→ SELECTED EXTRACT:

Yes, I ran with the great photos in your article and the tons I got from the movie and online.

I thought about the cranes and such, but getting them right would be nigh-on impossible so I think ones for ship models would be the way for people to go ... unless I got crazy and designed up a resin launch area for them to go with. (That's NOT on the short list  ).

It's tough to see in the photos, but all of the interior rings have raised surface detail. In this photo the raised detail is the shiny part. (If you look really closely at that photo you can see that I didn't cut quite to my penciled in lines - I was going for other parts of the fit.)


----------



## cozmo (Nov 29, 2004)

Now that's just some nice PE. Makes me want to know who did it. There is a kit that needs some PE parts that is beyond my ability to produce.


----------



## JGG1701 (Nov 9, 2004)

Awesomely cool Mr. Paulbo!
Love that wheelchair. :thumbsup:
-Jim


----------



## Paulbo (Sep 16, 2004)

cozmo said:


> Now that's just some nice PE. Makes me want to know who did it. There is a kit that needs some PE parts that is beyond my ability to produce.


Drop me a PM or email and I'll send you my custom etch price list.


----------



## Paulbo (Sep 16, 2004)

JGG1701 said:


> Awesomely cool Mr. Paulbo!
> Love that wheelchair. :thumbsup:
> -Jim


Thanks, Jim!


----------



## Buc (Jan 20, 1999)

Nicely done, Paul!!


----------



## Trekkriffic (Mar 20, 2007)

When I first saw the wheelchair I thought it was sitting on a quarter. Now I realize it's sitting on a dime! I'm even more impressed by the intricacy of the detail now! Just superb !

→ INFORMATION SHOWN:

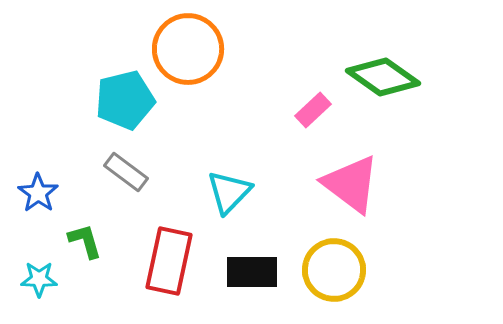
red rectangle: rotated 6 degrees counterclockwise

--

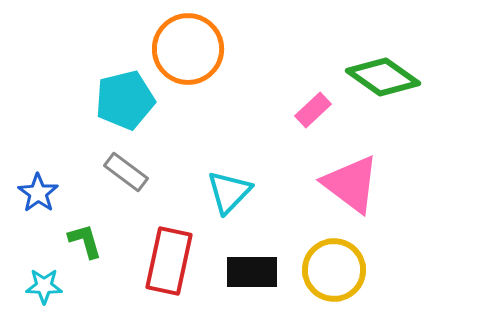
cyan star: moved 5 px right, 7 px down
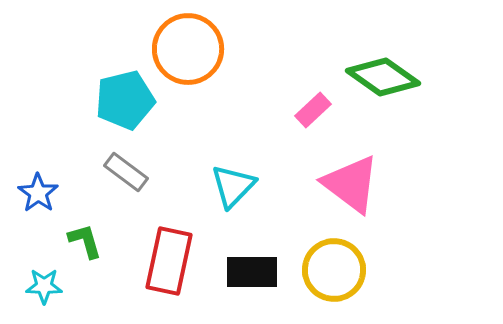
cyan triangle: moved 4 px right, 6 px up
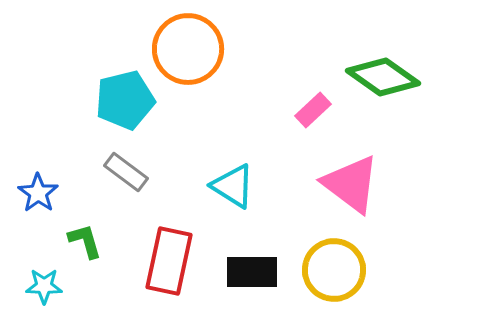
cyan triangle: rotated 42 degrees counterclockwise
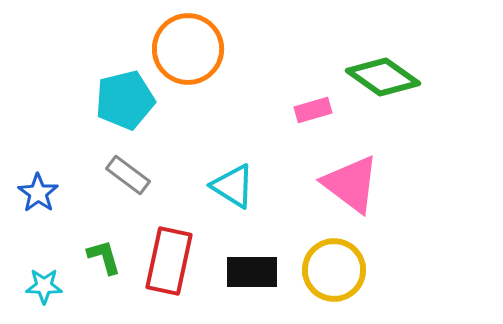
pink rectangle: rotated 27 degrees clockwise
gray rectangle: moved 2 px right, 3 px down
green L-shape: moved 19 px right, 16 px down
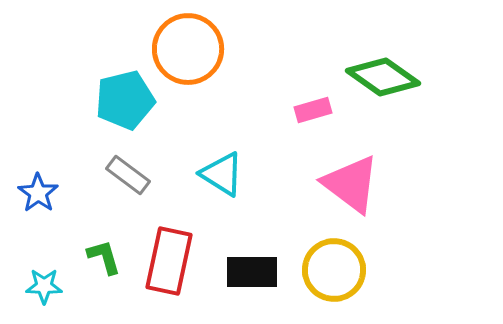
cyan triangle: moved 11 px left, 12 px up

→ SET TASKS:
1/ Retype the lines of the records starting at the line containing "cyan triangle: rotated" and ending at the line containing "cyan triangle: moved 11 px left, 12 px up", leaving out the picture lines.
2/ Write what comes next in the forum thread about the photo-etched wheelchair.
The forum thread and the records have nothing to do with each other.

→ ANSWERS GIVEN:
1/
cyan triangle: rotated 42 degrees counterclockwise
pink rectangle: rotated 27 degrees clockwise
gray rectangle: moved 2 px right, 3 px down
green L-shape: moved 19 px right, 16 px down
cyan triangle: moved 11 px left, 12 px up

2/
----------



## Paulbo (Sep 16, 2004)

The wheelchair has become the favorite thing I've designed. I walked into the work room this morning, looked over at the dime ... and freaked because it's so tiny. (Easy to fold up, though.)

I've got grains of rice that are bigger


----------



## Paulbo (Sep 16, 2004)

The Space Ark set is shipping! Wholesale orders have gone out to the usual subjects and should arrive by mid-week. I've also sent out PayPal invoices to everyone that's preordered.

There's low stock left in my inventory as the preordering was pretty intense ... but I had already begun a second production run which will be ready on/about October 25.

Cheers!


----------



## JGG1701 (Nov 9, 2004)

:woohoo:!!!
-Jim


----------



## Paulbo (Sep 16, 2004)

Your set's on the way, Jim


----------



## JGG1701 (Nov 9, 2004)

Can not thank you enough Paul!
You're the best!:thumbsup:
-Jim


----------



## JGG1701 (Nov 9, 2004)

Got the set today.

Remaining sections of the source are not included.